━━━ RECORDS FOR THE EXERCISE

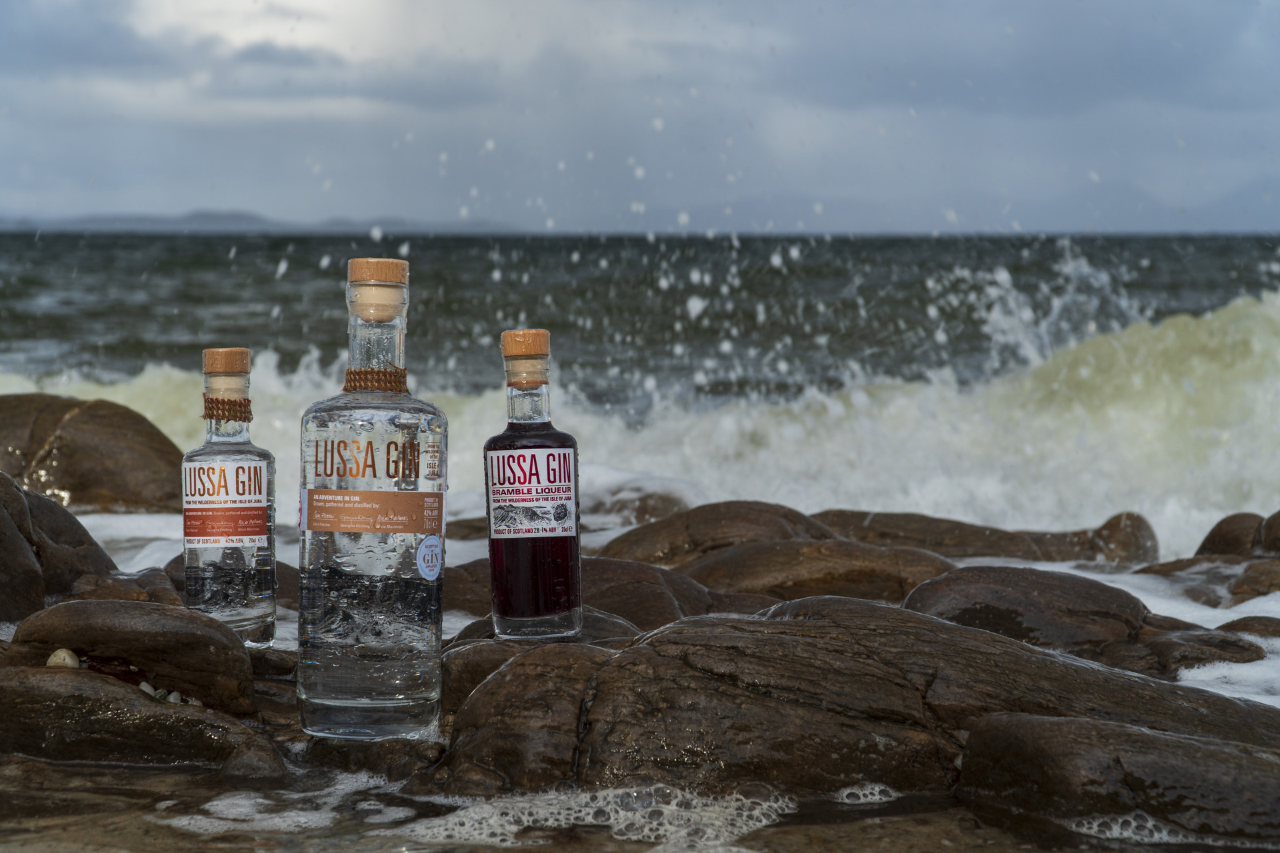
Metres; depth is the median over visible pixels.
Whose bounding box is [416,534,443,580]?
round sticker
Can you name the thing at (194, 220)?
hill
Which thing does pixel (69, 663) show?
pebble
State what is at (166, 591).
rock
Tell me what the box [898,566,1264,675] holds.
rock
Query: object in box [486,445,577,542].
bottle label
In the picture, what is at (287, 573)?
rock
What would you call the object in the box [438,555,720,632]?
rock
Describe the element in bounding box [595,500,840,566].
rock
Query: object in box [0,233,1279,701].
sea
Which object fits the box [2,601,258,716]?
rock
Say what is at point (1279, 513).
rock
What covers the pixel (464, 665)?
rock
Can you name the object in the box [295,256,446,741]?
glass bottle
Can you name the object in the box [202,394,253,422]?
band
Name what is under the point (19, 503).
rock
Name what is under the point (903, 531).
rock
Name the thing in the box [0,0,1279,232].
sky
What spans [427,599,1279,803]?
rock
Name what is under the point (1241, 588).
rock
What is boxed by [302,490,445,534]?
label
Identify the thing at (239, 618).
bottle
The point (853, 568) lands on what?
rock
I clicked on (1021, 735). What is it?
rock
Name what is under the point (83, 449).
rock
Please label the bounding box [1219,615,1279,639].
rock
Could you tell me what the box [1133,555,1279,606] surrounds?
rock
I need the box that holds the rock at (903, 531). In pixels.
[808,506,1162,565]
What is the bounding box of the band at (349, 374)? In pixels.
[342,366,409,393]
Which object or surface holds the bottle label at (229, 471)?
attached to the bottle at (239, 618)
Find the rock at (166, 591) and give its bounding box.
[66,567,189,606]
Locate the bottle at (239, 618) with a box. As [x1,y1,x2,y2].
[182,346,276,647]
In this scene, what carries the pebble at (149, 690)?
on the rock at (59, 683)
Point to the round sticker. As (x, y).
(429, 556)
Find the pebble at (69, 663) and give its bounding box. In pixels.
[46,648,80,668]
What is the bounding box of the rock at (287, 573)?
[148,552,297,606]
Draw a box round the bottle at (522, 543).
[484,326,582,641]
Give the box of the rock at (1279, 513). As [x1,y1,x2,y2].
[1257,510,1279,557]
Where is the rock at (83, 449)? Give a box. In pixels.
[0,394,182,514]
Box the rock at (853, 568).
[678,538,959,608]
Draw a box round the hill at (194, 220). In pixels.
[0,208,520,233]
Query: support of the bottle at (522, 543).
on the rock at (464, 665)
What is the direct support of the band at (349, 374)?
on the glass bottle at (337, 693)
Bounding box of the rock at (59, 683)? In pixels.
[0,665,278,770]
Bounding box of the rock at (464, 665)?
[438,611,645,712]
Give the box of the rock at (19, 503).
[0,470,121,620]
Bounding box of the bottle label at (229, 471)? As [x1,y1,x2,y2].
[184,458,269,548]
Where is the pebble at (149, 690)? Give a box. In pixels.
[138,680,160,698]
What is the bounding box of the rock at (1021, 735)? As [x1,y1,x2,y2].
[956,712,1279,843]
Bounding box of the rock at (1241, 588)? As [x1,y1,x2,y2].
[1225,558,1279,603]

━━━━━━

Copy out the data verbatim, with no pictures.

→ **REPLY TO THE TASK**
Metres; depth is the median over visible pixels.
Whose bounding box is [416,534,443,580]?
round sticker
Can you name the thing at (194, 220)?
hill
Which thing does pixel (69, 663) show?
pebble
State what is at (166, 591).
rock
Tell me what the box [898,566,1264,675] holds.
rock
Query: object in box [486,445,577,542].
bottle label
In the picture, what is at (287, 573)?
rock
What would you call the object in the box [438,555,720,632]?
rock
Describe the element in bounding box [595,500,840,566].
rock
Query: object in box [0,233,1279,701].
sea
Which object fits the box [2,601,258,716]?
rock
Say what is at point (1279, 513).
rock
What covers the pixel (464, 665)?
rock
Can you name the object in the box [295,256,446,741]?
glass bottle
Can you name the object in the box [202,394,253,422]?
band
Name what is under the point (19, 503).
rock
Name what is under the point (903, 531).
rock
Name the thing in the box [0,0,1279,232].
sky
What spans [427,599,1279,803]?
rock
Name what is under the point (1241, 588).
rock
What is boxed by [302,490,445,534]?
label
Identify the thing at (239, 618).
bottle
The point (853, 568) lands on what?
rock
I clicked on (1021, 735). What is it?
rock
Name what is under the point (83, 449).
rock
Please label the bounding box [1219,615,1279,639].
rock
Could you tell me what the box [1133,555,1279,606] surrounds?
rock
I need the box that holds the rock at (903, 531). In pixels.
[808,506,1162,565]
What is the bounding box of the band at (349, 374)? In pixels.
[342,366,409,393]
Which object or surface holds the bottle label at (229, 471)?
attached to the bottle at (239, 618)
Find the rock at (166, 591) and give its bounding box.
[66,567,189,606]
Locate the bottle at (239, 618) with a box. As [x1,y1,x2,y2].
[182,346,276,647]
In this scene, what carries the pebble at (149, 690)?
on the rock at (59, 683)
Point to the round sticker. As (x, y).
(429, 556)
Find the pebble at (69, 663) and give its bounding box. In pixels.
[46,648,80,668]
What is the bounding box of the rock at (287, 573)?
[148,552,297,606]
Draw a box round the bottle at (522, 543).
[484,326,582,641]
Give the box of the rock at (1279, 513). As [x1,y1,x2,y2].
[1257,510,1279,557]
Where is the rock at (83, 449)? Give a box. In pixels.
[0,394,182,514]
Box the rock at (853, 568).
[678,538,959,608]
Draw a box round the hill at (194, 220). In pixels.
[0,208,520,233]
Query: support of the bottle at (522, 543).
on the rock at (464, 665)
What is the direct support of the band at (349, 374)?
on the glass bottle at (337, 693)
Bounding box of the rock at (59, 683)? In pixels.
[0,665,278,770]
Bounding box of the rock at (464, 665)?
[438,611,645,712]
Give the box of the rock at (19, 503).
[0,470,121,620]
Bounding box of the bottle label at (229, 471)? As [x1,y1,x2,y2].
[184,458,269,548]
Where is the pebble at (149, 690)? Give a box. In pixels.
[138,680,160,698]
What is the bounding box of the rock at (1021, 735)? As [x1,y1,x2,y2].
[956,712,1279,843]
Bounding box of the rock at (1241, 588)? As [x1,y1,x2,y2].
[1225,558,1279,603]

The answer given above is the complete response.